# DOCUMENT
Interest expense totaled $1.9 million for the three months ended June 30, 2009, a decrease of $693,000, or 26.8%, compared to the three months ended June 30, 2008. The decrease resulted from a 78 basis point decrease in the weighted-average cost of funds to 2.06% for the 2009 period, partially offset by an increase of $2.5 million in the average balance of deposits and borrowings outstanding from $364.8 million in the 2008 period to $367.3 million for the three month period ended June 30, 2009.

Interest expense on deposits totaled $1.4 million for the three months ended June 30, 2009, a decrease of $714,000, or 34.1%, compared to the three months ended June 30, 2008, as a result of an 86 basis point decrease in the weighted-average cost of deposits, to 1.79% for the 2009 period, combined with a decrease in the average balance outstanding of $7.7 million, or 2.4%, to $309.0 million for the 2009 period. The decrease in the rate was due to market interest rate decreases as discussed above.

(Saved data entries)
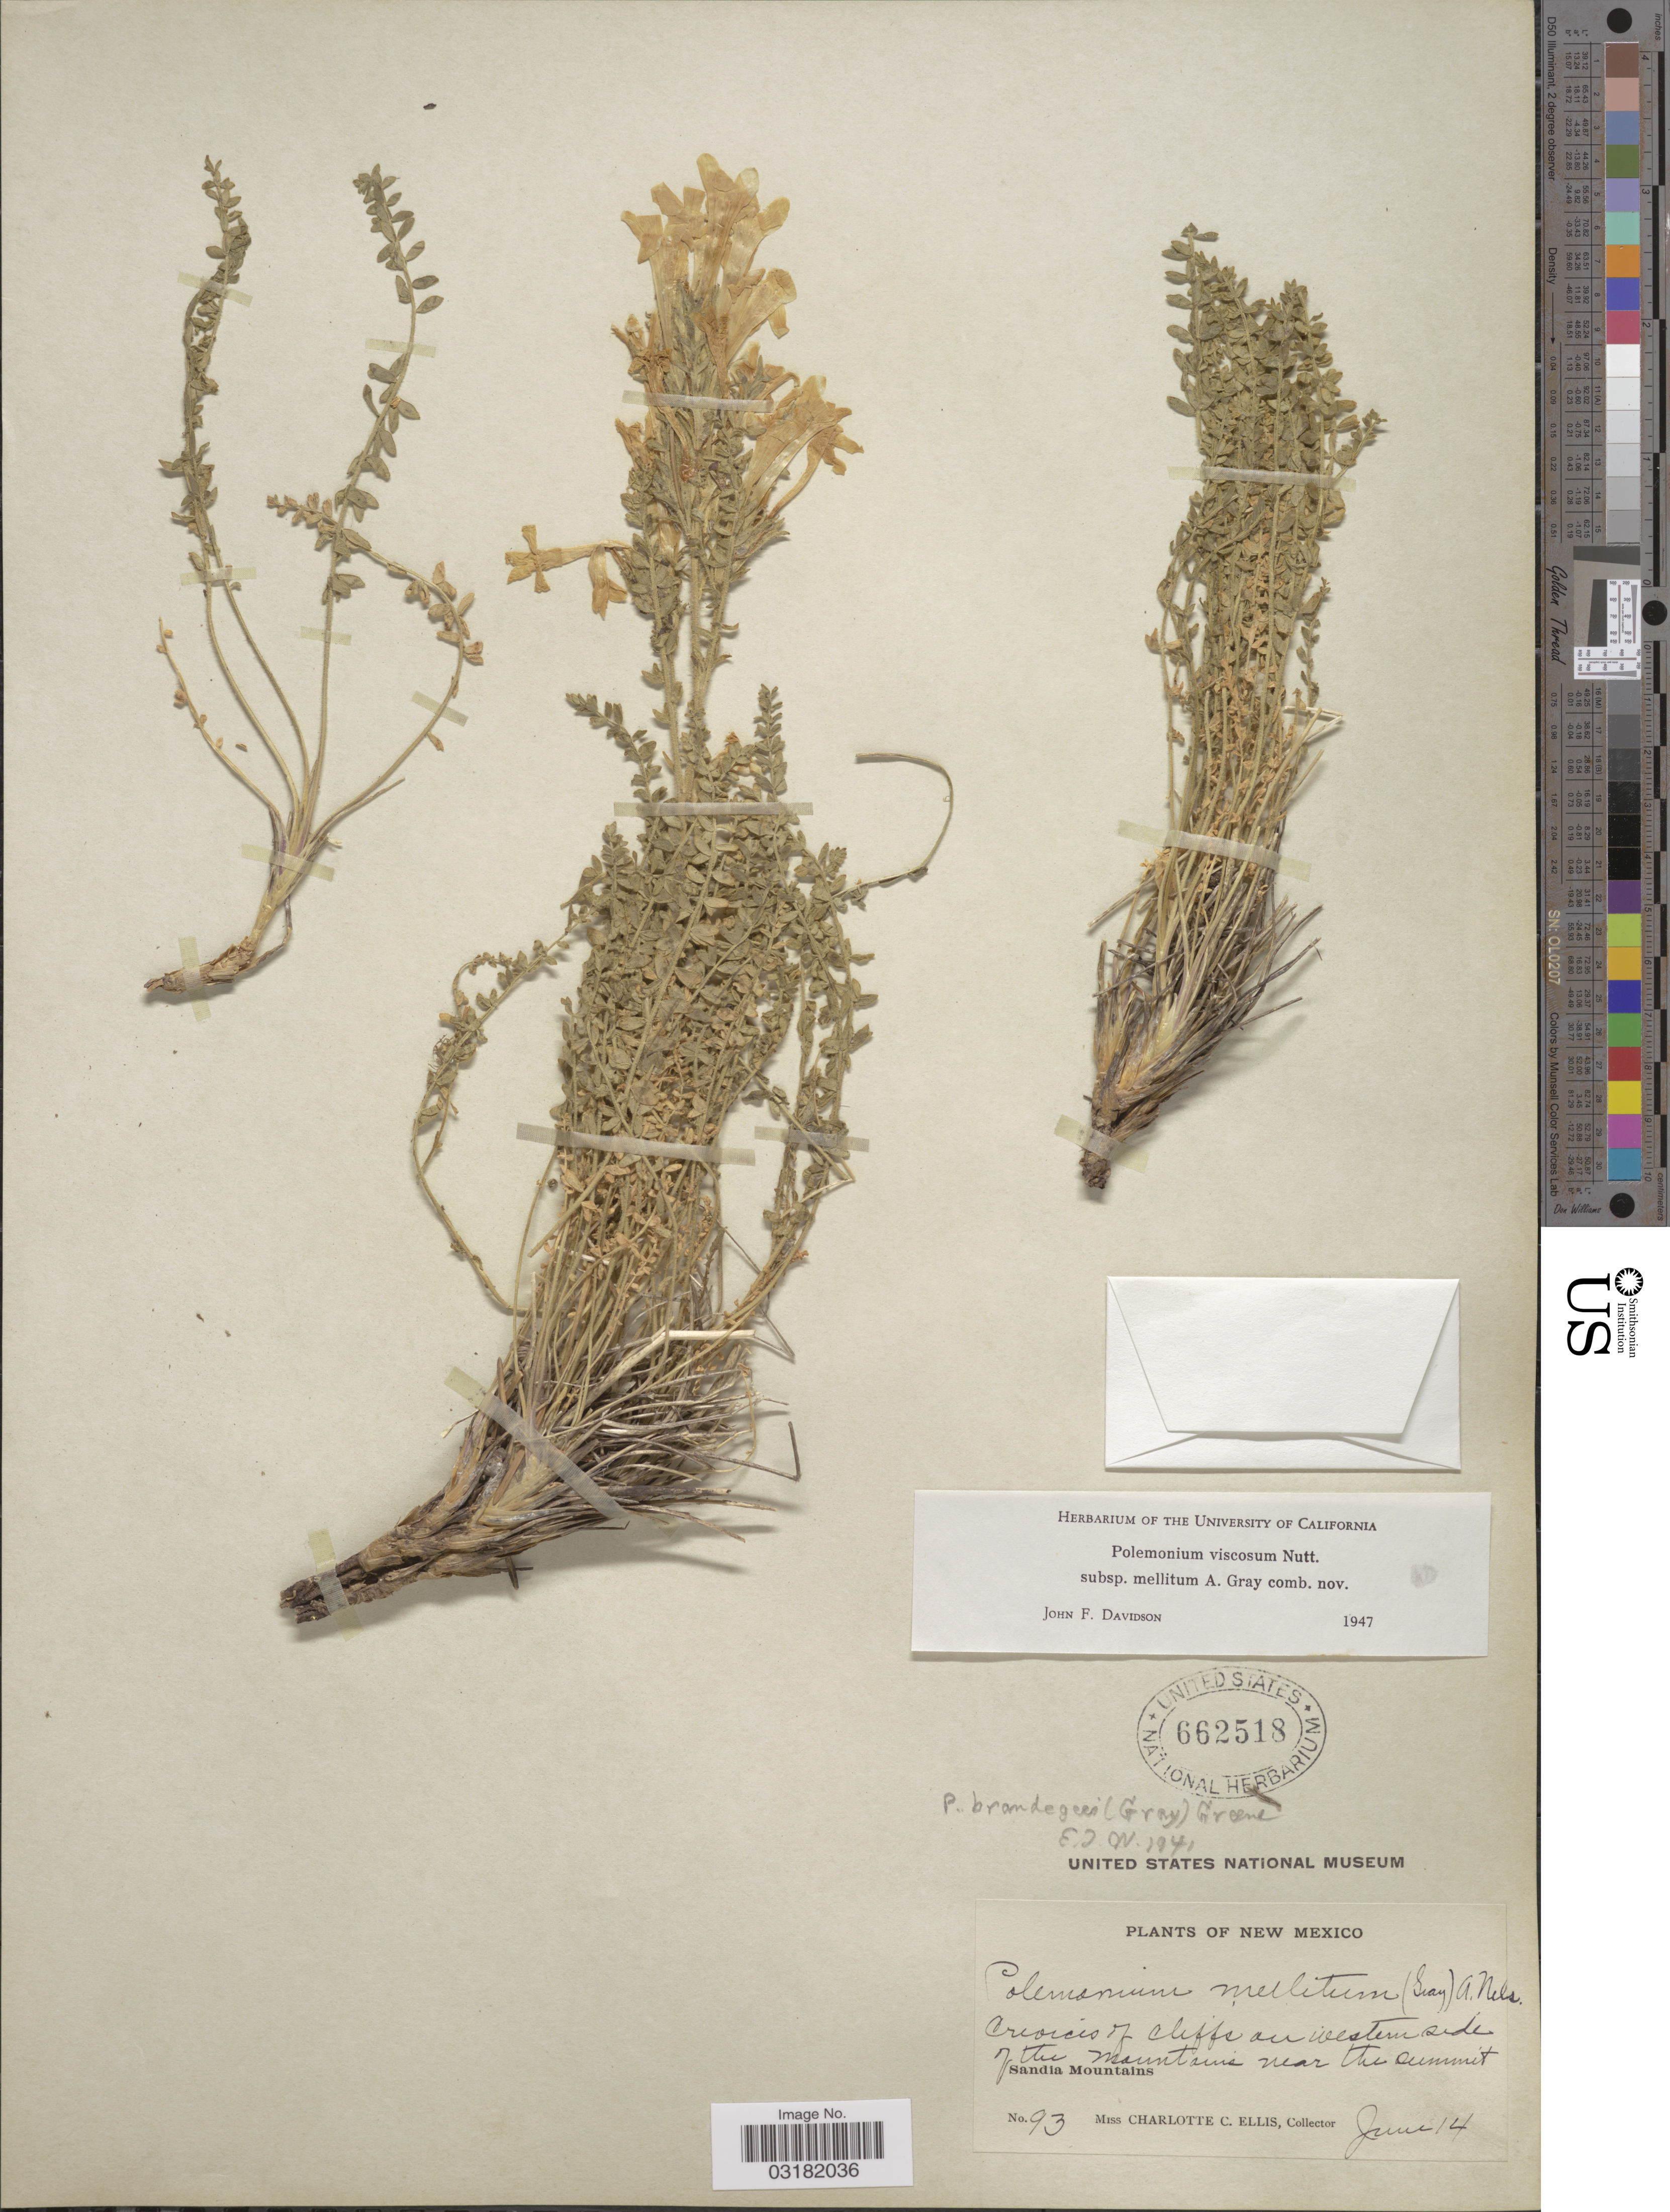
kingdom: Plantae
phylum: Tracheophyta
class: Magnoliopsida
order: Ericales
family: Polemoniaceae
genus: Polemonium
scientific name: Polemonium viscosum subsp. mellitum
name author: (A. Gray) J.F. Davidson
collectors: C. C. Ellis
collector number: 93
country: United States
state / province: New Mexico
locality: Crevices of cliffs on western side of the Mountains near the summit, Sandia Mountains.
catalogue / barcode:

# REQUIRED TASKS
a: Transcribe the records, starting at the line that contains "country: United States" and stopping after the last line of the records.
b: Go on with the text on interest expense from where it stops.
These records are unrelated to the text on interest expense.

# EXPECTED RESPONSES
a:
country: United States
state / province: New Mexico
locality: Crevices of cliffs on western side of the Mountains near the summit, Sandia Mountains.
catalogue / barcode:

b:
Index
Wayne Savings Bancshares, Inc. Management's Discussion and Analysis of Financial Condition and Results of Operations

Interest expense on other short-term borrowings totaled $10,000 for the three months ended June 30, 2009, a decrease of $11,000, from the 2008 period, primarily due to a decrease in the weighted-average cost of 63 basis points, to .41% for the three months ended June 30, 2009, due to the Federal Reserve rate decreases. This was partially offset by an increase in the average balance of short-term borrowings of $1.8 million. Interest expense on Federal Home Loan Bank advances totaled $502,000 for the three months ended June 30, 2009, an increase of $32,000, over the 2008 period, primarily due to an increase in the average balance of $8.4 million, or 21.0%, as the Company replaced the loss of higher cost retail certificates of deposit with lower cost Federal Home Loan Bank advances. This was offset by a decrease of 55 basis points in the weighted-average cost of Federal Home Loan Bank advances to 4.15% for the 2009 period.

Net Interest Income

Net interest income totaled $3.2 million for the three months ended June 30, 2009, an increase of $403,000, or 14.2%, compared to the three month period ended June 30, 2008. The interest rate spread increased to 3.40% for the three months ended June 30, 2009, from 2.90% for the three months ended June 30, 2008. The net interest margin increased to 3.45% for the three months ended June 30, 2009 from 3.01% for the three months ended June 30, 2008. The increase in the interest rate spread was due to a shift in asset composition from lower yielding investment securities and deposits to higher yielding loans and mortgage-backed securities and a shift in composition of liabilities from higher cost retail certificates of deposit to lower cost Federal Home Loan Bank advances.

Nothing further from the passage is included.